Search the records for the string "font" and copy every line in which it appears.

::: MATERIAL PROVIDED

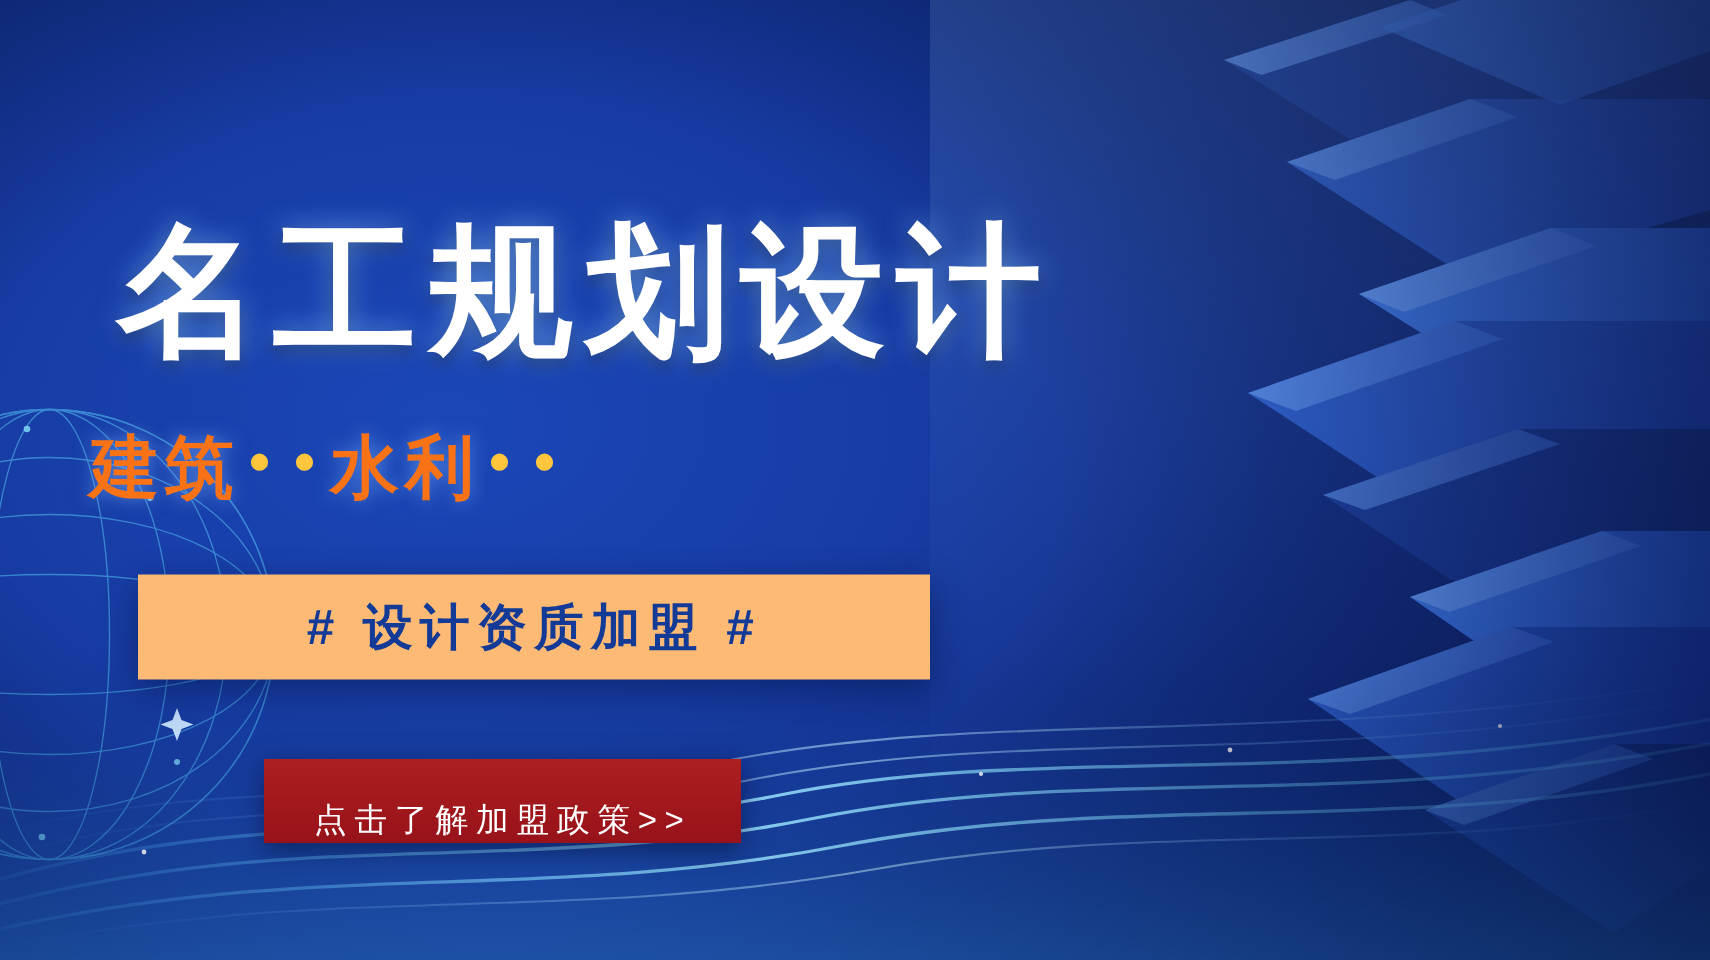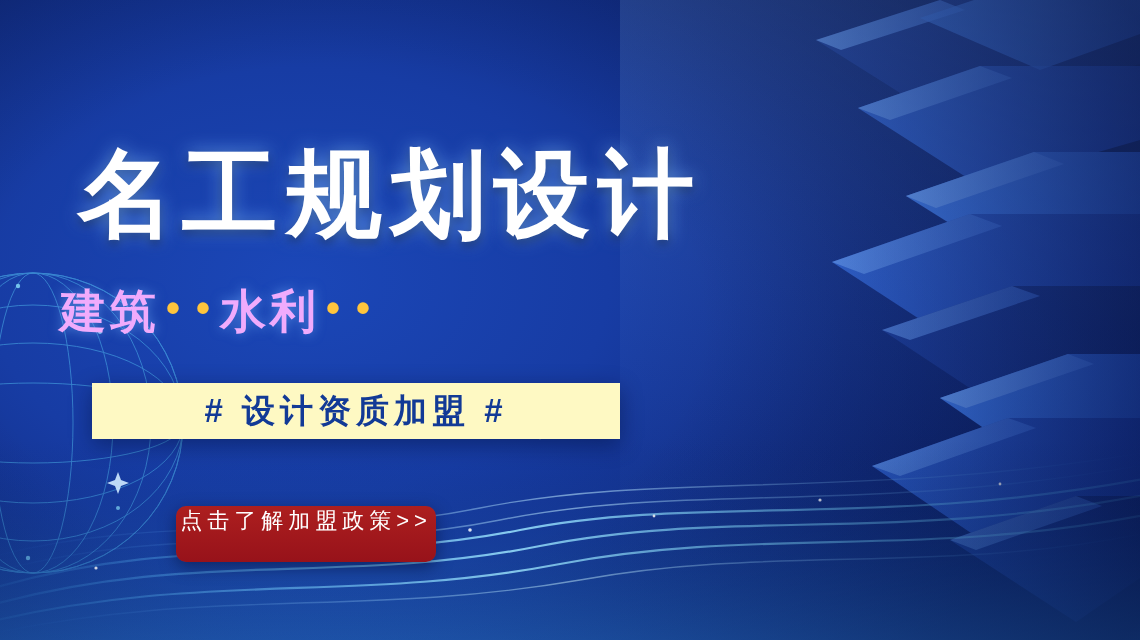--- a/index.html
+++ b/index.html
@@ -87,62 +87,61 @@
     left: 60px;
     top: 268px;
     font-size: 46px;
     font-weight: bold;
     letter-spacing: 4px;
     white-space: nowrap;
     display: flex;
     align-items: center;
   }
   .subline .w {
-    color: #f0abfc;
+    color: #f97316;
     text-shadow: 0 0 12px rgba(120,180,255,0.6);
   }
   .subline .dot {
     color: #ffc53d;
     font-size: 40px;
     padding: 0 6px;
     position: relative;
     top: -4px;
   }
   .tagbox {
     position: absolute;
     left: 92px;
     top: 370px;
     width: 528px;
-    height: 56px;
-    background: #fef9c3;
+    height: 70px;
+    background: #fdba74;
     display: flex;
     align-items: center;
     justify-content: center;
     box-shadow: 0 6px 22px rgba(3,14,52,0.45);
   }
   .tagbox .tagtext {
     color: #123a96;
     font-size: 33px;
     font-weight: bold;
     letter-spacing: 5px;
     white-space: nowrap;
   }
   .cta {
     position: absolute;
     left: 176px;
     top: 493px;
-    width: 260px;
+    width: 318px;
     height: 56px;
     background: linear-gradient(180deg, #ad1f1f 0%, #97121a 100%);
     display: flex;
-    align-items: flex-start;
+    align-items: flex-end;
     justify-content: center;
     box-shadow: 0 5px 16px rgba(4,12,45,0.5);
     cursor: pointer;
-    border-radius: 10px;
   }
   .cta .ctatext {
     color: #ffffff;
     font-size: 22px;
     letter-spacing: 5px;
     white-space: nowrap;
   }
 </style>
 </head>
 <body>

::::::

▶ [ANSWER]
     font-size: 46px;
     font-weight: bold;
     font-size: 40px;
     font-size: 33px;
     font-weight: bold;
     font-size: 22px;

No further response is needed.